5. Are you really getting yourself out there? As in, how ‘out of the bedroom’ are you with your creativity / art? You could be Picasso reincarnate, or indeed the next Hendrix, but if you’re keeping yourself to yourself, what do you expect? This might seem like a no brainer point to make, but there are some who resent the fact they’ve never been discovered and aren’t making some sort of a living out of their art – yet have never ‘sent off’ a demo CD / organised a gig / allowed anyone else to read their manuscripts / barely let their canvases breach the thresholds of their secret studios / Etc. The basic point here is if you’re timid, or even possessive, about your art, no one else is ever going to know about it. If this is you, get a wriggle on and show folks your shizzle.

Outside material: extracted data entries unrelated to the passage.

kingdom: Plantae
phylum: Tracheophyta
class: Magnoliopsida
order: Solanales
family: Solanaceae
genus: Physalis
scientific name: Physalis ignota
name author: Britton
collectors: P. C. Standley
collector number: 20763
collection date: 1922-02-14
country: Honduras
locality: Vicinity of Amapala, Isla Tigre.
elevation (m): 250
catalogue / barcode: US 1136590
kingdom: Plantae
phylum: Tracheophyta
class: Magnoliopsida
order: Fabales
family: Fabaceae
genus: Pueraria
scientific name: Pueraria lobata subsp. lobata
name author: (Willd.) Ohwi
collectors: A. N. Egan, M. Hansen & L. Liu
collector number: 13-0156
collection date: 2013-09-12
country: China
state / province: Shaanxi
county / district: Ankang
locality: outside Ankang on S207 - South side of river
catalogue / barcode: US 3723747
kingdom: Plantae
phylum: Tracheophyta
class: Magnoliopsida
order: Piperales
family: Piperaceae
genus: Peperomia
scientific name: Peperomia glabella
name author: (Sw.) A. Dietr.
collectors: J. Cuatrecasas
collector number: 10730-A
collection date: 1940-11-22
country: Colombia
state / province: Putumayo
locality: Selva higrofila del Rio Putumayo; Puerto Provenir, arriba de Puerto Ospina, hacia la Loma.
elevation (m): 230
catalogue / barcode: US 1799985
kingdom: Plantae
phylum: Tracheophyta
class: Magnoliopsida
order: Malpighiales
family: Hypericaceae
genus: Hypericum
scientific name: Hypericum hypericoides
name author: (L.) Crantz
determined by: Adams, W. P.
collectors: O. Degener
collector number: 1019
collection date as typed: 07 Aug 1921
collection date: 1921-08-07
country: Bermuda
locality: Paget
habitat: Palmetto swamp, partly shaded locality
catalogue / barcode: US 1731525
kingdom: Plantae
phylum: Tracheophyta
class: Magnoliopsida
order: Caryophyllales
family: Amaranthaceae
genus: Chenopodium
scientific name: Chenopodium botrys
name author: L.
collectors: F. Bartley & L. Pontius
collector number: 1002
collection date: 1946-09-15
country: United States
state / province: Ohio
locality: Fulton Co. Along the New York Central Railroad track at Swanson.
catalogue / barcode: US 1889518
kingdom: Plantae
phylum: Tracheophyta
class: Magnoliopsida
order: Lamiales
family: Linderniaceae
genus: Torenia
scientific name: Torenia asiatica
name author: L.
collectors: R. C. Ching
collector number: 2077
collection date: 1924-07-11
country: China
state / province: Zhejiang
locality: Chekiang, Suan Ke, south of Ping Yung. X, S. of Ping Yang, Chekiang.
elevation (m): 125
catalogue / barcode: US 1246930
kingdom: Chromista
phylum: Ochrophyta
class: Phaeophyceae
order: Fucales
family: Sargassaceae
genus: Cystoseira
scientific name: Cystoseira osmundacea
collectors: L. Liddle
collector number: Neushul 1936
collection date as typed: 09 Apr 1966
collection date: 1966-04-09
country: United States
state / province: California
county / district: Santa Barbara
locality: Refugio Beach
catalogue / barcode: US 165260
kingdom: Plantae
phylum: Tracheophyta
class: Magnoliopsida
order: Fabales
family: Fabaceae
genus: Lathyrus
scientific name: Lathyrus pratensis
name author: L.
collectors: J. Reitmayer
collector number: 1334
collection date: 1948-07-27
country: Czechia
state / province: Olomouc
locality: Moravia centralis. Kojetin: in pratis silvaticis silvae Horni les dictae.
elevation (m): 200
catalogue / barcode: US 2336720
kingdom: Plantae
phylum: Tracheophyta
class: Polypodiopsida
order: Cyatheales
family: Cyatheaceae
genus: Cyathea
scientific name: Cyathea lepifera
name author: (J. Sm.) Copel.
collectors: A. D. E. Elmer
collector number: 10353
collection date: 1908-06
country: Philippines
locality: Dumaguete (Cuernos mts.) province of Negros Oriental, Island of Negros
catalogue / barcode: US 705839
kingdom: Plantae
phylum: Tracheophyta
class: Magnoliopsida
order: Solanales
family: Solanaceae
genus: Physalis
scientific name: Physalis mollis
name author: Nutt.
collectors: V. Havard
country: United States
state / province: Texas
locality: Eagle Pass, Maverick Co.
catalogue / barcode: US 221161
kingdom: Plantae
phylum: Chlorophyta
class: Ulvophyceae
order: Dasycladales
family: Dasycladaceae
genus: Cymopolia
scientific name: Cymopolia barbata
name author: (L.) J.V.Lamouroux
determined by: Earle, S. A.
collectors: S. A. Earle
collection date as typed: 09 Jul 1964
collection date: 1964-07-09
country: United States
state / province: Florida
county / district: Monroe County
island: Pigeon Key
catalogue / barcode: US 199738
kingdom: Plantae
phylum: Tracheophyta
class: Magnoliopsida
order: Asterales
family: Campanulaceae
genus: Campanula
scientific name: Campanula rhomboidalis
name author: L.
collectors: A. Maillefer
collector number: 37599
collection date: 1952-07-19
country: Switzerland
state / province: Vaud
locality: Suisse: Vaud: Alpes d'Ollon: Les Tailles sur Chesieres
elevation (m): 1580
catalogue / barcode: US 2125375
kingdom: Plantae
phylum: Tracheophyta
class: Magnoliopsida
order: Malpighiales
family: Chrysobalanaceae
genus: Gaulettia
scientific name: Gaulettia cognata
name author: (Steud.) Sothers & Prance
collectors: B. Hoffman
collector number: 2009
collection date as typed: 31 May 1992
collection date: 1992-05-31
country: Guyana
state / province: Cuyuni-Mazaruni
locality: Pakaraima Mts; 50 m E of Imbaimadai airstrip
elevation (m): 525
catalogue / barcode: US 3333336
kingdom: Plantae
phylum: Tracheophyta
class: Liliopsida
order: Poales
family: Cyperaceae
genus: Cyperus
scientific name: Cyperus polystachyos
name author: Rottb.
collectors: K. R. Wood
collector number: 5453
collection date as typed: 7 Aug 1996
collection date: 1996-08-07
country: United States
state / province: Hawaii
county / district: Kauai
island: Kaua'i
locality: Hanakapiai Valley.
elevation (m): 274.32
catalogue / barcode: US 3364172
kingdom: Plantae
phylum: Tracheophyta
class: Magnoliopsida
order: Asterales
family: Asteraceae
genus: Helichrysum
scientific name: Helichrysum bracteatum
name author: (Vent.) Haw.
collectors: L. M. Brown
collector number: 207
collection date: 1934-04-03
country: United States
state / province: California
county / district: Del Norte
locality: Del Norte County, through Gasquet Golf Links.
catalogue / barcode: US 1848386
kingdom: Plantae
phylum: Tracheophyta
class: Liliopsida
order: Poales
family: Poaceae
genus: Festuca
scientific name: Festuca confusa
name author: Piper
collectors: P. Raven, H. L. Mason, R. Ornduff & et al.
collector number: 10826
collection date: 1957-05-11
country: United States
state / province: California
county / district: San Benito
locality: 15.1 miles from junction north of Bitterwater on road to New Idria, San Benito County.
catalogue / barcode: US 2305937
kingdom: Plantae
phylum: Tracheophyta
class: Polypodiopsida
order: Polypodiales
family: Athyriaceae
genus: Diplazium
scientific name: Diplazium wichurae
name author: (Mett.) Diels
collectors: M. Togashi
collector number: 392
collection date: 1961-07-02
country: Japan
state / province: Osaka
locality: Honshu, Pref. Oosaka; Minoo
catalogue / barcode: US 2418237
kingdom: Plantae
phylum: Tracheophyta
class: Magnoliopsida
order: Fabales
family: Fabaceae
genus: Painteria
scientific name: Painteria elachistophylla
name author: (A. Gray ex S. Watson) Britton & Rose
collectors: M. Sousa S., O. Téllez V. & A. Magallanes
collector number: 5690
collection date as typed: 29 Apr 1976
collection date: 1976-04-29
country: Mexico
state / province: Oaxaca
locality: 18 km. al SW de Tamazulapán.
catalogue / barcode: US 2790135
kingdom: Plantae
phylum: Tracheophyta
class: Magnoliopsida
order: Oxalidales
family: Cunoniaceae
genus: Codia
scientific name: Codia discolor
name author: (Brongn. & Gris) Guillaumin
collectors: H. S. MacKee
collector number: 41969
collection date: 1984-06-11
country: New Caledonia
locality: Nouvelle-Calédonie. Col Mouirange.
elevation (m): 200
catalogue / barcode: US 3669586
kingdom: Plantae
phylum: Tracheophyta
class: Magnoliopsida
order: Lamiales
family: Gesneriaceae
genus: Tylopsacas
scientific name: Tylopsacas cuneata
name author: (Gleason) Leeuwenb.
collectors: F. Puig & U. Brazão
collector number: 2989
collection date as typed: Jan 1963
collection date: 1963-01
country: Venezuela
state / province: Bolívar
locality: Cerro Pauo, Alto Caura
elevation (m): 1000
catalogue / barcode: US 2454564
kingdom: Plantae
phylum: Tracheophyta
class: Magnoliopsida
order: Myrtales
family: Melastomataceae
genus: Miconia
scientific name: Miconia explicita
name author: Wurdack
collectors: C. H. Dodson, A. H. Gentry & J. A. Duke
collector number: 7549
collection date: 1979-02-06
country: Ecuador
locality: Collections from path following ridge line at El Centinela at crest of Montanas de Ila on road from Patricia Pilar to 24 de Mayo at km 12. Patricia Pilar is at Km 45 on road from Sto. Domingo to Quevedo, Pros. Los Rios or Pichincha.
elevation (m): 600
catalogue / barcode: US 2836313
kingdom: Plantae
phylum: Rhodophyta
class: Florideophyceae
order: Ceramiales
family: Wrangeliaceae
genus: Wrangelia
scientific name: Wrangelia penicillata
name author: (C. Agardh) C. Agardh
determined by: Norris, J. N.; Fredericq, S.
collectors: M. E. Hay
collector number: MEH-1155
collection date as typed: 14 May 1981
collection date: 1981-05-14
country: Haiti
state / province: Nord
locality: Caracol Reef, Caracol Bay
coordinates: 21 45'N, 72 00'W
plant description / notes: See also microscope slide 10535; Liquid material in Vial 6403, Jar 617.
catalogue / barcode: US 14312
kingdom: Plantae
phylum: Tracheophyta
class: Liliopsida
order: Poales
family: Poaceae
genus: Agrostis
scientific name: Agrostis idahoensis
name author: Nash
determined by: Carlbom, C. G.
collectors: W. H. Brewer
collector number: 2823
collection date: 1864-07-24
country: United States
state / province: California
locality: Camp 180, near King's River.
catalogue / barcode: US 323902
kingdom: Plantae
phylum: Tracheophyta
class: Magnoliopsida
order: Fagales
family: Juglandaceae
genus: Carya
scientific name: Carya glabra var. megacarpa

A sort of footnote here is prepare yourself for criticism. Where art’s concerned, there will always be people who simply don’t dig it. Some people can be pretty acerbic about their criticism. Some can be constructive. But as a creative, you’re probably pretty sensitive too (face it, we all are, however self-aware we like to think we are) because it is personal. Unless a person’s face doesn’t light up with joy or the words they impart aren’t plated in gold, we think we’ve failed. Well, we haven’t. We’re merely in the process of aligning ourselves (which actually, we’re always doing however critically acclaimed we are) and very often, we neglect to recognise that one person out of ten really loves what we do. We just have a weird tendency to focus on the nine who don’t.
Stop that. Hone in on the positive and where criticism is constructive (if it’s shitty, that’s all it is: jealousy’s a huge contender in the world of creativity), drop the ego and take note. Considering other people’s reactions is a massive key to to our trajectory of success.